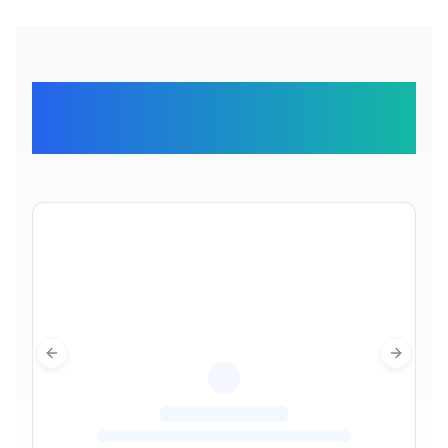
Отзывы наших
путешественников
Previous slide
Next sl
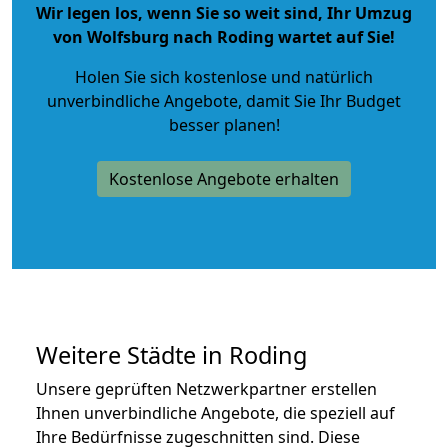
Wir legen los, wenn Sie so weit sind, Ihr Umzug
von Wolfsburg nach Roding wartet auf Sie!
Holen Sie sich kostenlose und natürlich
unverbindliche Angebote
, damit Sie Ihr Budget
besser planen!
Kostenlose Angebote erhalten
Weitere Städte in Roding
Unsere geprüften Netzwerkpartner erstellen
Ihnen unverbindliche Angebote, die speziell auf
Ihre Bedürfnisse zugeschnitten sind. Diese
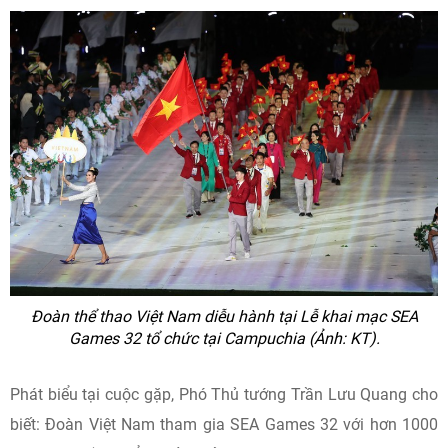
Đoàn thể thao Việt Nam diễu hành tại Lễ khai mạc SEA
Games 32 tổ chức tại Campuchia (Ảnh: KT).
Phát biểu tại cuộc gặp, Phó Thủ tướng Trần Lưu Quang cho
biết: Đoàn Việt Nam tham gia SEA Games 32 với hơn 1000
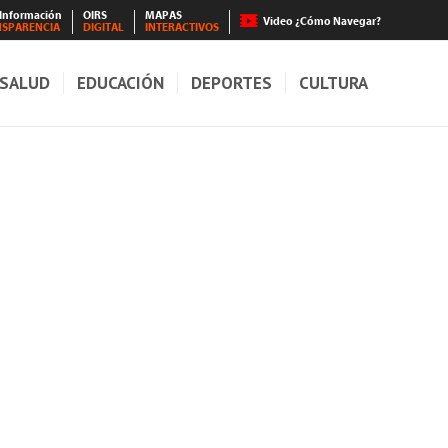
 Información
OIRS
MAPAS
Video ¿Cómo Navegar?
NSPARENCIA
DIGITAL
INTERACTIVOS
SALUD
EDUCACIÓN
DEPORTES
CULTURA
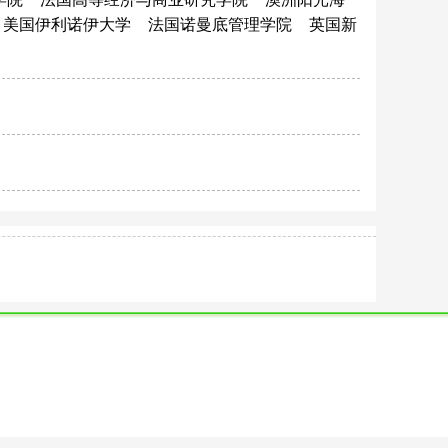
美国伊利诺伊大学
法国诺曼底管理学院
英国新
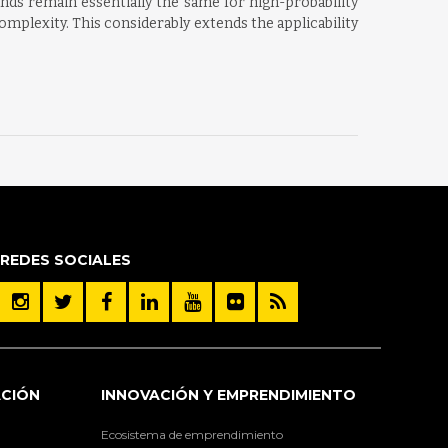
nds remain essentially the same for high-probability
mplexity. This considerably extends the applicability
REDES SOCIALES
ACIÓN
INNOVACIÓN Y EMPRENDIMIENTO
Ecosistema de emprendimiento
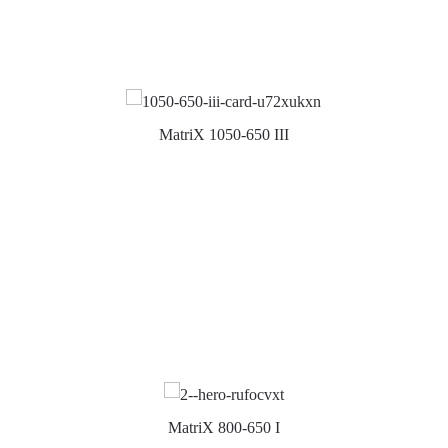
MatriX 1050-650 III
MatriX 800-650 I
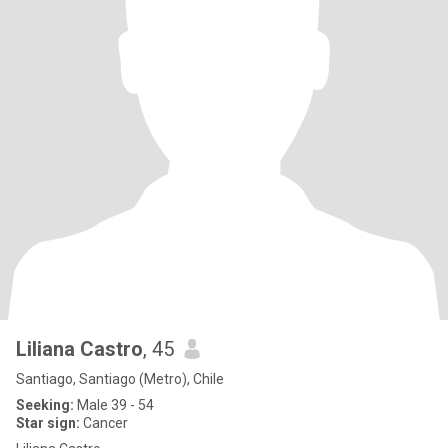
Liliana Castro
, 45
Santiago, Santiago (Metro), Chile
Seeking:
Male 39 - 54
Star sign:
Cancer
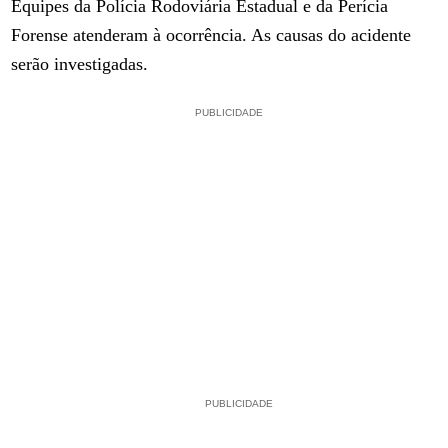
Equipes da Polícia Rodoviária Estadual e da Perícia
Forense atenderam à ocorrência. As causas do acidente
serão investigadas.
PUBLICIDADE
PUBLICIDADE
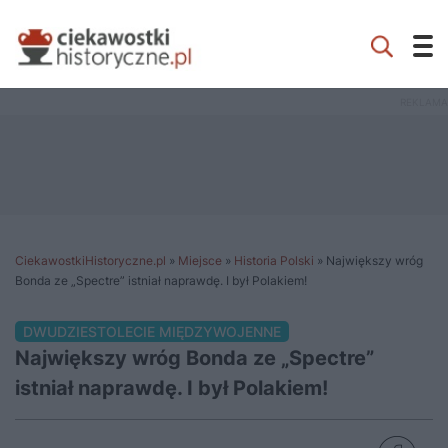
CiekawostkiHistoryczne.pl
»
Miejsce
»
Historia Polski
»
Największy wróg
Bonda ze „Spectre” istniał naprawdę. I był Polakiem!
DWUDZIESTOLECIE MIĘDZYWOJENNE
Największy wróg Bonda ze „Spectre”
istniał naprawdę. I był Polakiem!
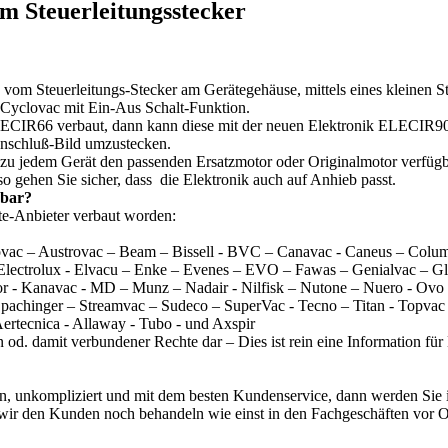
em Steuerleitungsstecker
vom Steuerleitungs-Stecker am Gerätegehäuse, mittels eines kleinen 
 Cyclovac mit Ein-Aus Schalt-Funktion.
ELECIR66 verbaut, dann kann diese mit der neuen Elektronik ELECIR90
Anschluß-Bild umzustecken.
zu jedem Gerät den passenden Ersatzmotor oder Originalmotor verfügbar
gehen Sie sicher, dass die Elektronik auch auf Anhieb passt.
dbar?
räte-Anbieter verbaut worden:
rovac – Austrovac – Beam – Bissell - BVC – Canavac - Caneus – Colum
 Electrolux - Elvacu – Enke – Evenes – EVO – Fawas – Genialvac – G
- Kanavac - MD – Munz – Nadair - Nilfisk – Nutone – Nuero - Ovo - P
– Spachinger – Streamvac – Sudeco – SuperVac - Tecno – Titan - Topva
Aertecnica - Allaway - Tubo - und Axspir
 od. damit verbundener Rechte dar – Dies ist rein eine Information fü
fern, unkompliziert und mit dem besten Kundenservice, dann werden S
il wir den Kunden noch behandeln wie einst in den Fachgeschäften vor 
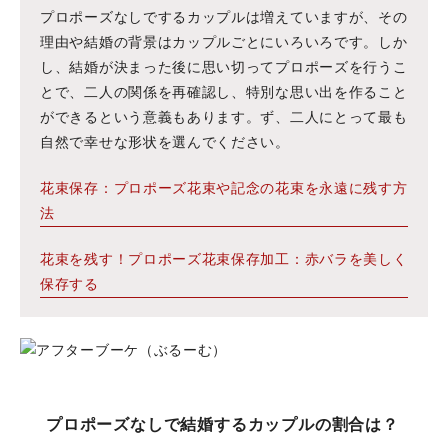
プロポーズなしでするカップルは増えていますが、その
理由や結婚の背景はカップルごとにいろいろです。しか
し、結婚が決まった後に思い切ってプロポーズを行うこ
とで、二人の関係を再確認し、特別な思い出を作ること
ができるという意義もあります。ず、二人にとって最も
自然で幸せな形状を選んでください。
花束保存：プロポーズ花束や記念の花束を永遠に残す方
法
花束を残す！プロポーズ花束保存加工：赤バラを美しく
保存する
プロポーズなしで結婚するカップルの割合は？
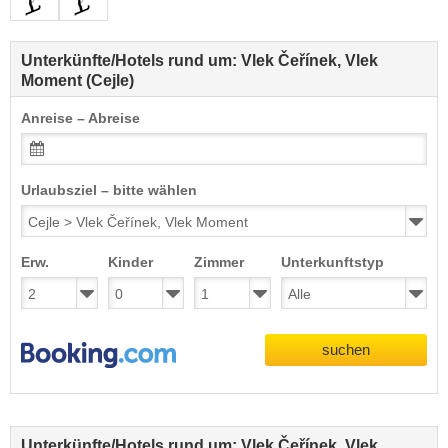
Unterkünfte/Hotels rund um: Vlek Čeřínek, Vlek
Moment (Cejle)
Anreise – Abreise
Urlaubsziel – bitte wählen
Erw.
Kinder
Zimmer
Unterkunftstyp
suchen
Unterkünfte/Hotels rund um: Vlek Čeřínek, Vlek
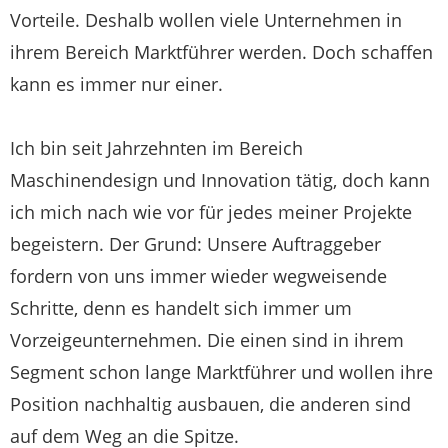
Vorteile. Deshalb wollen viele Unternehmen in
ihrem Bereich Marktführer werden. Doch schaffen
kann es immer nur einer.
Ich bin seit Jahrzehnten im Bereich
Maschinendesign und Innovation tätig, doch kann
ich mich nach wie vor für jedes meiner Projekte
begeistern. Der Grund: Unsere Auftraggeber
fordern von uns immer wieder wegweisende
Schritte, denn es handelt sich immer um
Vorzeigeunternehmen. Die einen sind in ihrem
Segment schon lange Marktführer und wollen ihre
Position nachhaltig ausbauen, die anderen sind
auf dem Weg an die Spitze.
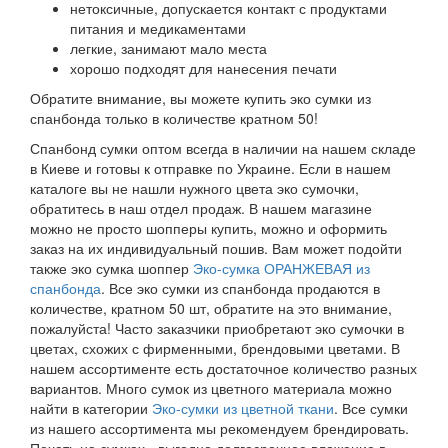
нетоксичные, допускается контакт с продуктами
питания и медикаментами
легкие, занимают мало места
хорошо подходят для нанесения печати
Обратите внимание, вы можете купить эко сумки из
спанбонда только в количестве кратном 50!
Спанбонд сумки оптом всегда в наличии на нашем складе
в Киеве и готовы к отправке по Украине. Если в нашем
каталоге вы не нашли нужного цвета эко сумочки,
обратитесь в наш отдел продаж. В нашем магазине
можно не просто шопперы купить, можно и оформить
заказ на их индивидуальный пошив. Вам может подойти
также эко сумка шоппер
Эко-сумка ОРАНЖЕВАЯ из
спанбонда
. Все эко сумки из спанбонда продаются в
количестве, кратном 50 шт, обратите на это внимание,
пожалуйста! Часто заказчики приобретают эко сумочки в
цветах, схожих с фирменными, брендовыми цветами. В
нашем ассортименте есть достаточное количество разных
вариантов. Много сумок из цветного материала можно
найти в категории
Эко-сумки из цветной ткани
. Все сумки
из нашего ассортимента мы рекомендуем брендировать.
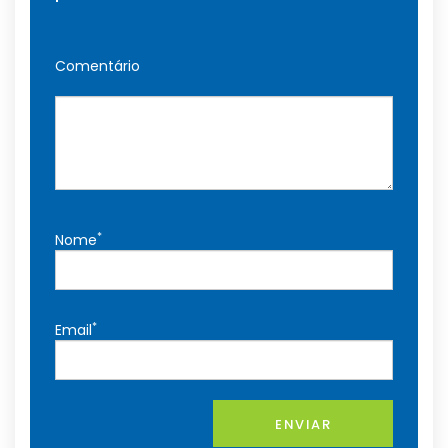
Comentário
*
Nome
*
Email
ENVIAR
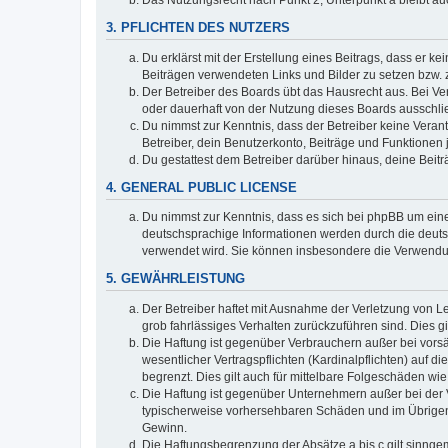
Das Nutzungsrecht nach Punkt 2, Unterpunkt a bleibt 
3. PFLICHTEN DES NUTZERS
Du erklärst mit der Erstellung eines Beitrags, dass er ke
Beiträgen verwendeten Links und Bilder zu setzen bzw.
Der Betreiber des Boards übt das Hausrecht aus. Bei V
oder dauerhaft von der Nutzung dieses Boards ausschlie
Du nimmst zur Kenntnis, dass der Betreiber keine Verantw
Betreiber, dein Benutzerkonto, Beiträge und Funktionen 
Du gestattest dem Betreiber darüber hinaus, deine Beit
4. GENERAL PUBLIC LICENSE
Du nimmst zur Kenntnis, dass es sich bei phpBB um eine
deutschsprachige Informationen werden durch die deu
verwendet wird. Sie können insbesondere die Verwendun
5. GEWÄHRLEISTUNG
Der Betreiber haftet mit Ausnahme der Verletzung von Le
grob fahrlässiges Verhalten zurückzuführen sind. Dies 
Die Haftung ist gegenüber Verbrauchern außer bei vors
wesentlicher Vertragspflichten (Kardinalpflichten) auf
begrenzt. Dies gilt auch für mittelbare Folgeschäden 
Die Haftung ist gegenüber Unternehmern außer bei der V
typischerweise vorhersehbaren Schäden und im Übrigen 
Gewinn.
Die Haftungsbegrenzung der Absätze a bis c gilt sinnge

What is expected:
List every line in the records that contains the word "Betreiber", and reproduce each such line in full.

Written solution:
Der Betreiber des Boards übt das Hausrecht aus. Bei V
Du nimmst zur Kenntnis, dass der Betreiber keine Verantw
Betreiber, dein Benutzerkonto, Beiträge und Funktionen 
Du gestattest dem Betreiber darüber hinaus, deine Beit
Der Betreiber haftet mit Ausnahme der Verletzung von Le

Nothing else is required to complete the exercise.